WHAT THIS TASK INVOLVES: Reproduce the passage of the award article verbatim, from "Javier Benedicto (left) and" up to and including "in 7 years.".
** start EXTRACTED TEXT **
Benedicto accepts 2018 Satellites Leadership Award on behalf of Gatti

December 4, 2018  - By
Javier Benedicto (left), Head of the Galileo Programme and Navigation-related Activities, European Space Agency, accepted the award and delivered these remarks on behalf of Giuliano Gatti (right). (Photo: ESA)

Javier Benedicto (left) and Giuliano Gatti. (Photo: ESA)

Javier Benedicto, head of the Galileo Programme and Navigation-related Activities at the European Space Agency, accepted the 2018 Satellites Leadership Award and delivered these remarks on behalf of Giuliano Gatti at the 2018 GPS World Leadership Awards Ceremony. Gatti, the space segment procurement manager at the European Space Agency, received the award for his contribution to setting up the Galileo constellation from GIOVE-A and -B precursors through all Galileo operational satellites: Soyuz and Ariane 5 launches, a total of 26 Galileo satellites deployed in 7 years.

On behalf of Giuliano Gatti, I express his gratitude for this award.

After a 20-year career in microwave equipment for satellite application, working in Italy, Canada and the Netherlands, Mr. Gatti started working on navigation satellites at end of the 1990s as ESA Galileo Space Segment Manager.

He went through the initial difficulties of the program, namely the uncertainty on financing and the technical lack of maturity of critical units such as atomic clocks. At the time, joining the Galileo team of the European Space Agency was risky and challenging.

In spite of these issues, he was a key player in the developments of the first two Galileo experimental satellites, GIOVE-A and GIOVE-B, and he was in charge of their launches in 2005 and 2008, respectively, on Soyuz rockets from Baikonour, Kazakhstan.

He then followed the development and launch of the 4 IOV satellites, two in 2011 and two in 2012, from the European space port in French Guyana, on a Europeanized version of the Soyuz rockets. The first IOV launch was actually the first launch with this version of the launcher, and interface and schedule coordination issues were challenging tasks for him.

He then was instrumental for the procurement of the following generation of satellites, the 22 FOC satellites. He struggled to make sure that satellites would be produced and launched in line with the program deployment plan. Another challenge in this phase was ensuring that the adaptation of the Ariane-5 ES rocket to the Galileo satellites would converge in time and comply with all technical requirements.
** end EXTRACTED TEXT **
** start PROVIDED DATA **
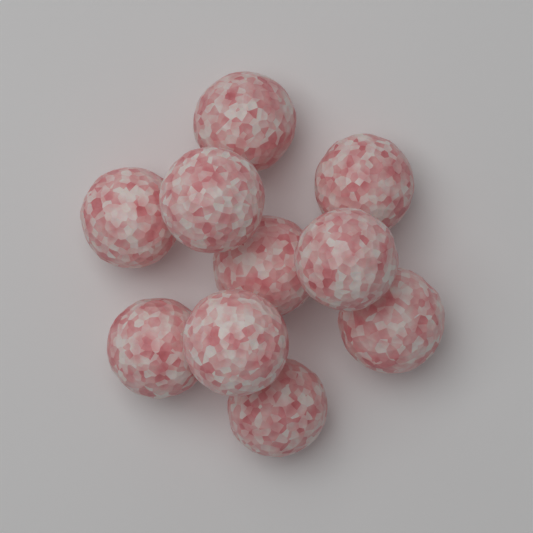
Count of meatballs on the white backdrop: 10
** end PROVIDED DATA **
COMPLETE RESPONSE:
Javier Benedicto (left) and Giuliano Gatti. (Photo: ESA)

Javier Benedicto, head of the Galileo Programme and Navigation-related Activities at the European Space Agency, accepted the 2018 Satellites Leadership Award and delivered these remarks on behalf of Giuliano Gatti at the 2018 GPS World Leadership Awards Ceremony. Gatti, the space segment procurement manager at the European Space Agency, received the award for his contribution to setting up the Galileo constellation from GIOVE-A and -B precursors through all Galileo operational satellites: Soyuz and Ariane 5 launches, a total of 26 Galileo satellites deployed in 7 years.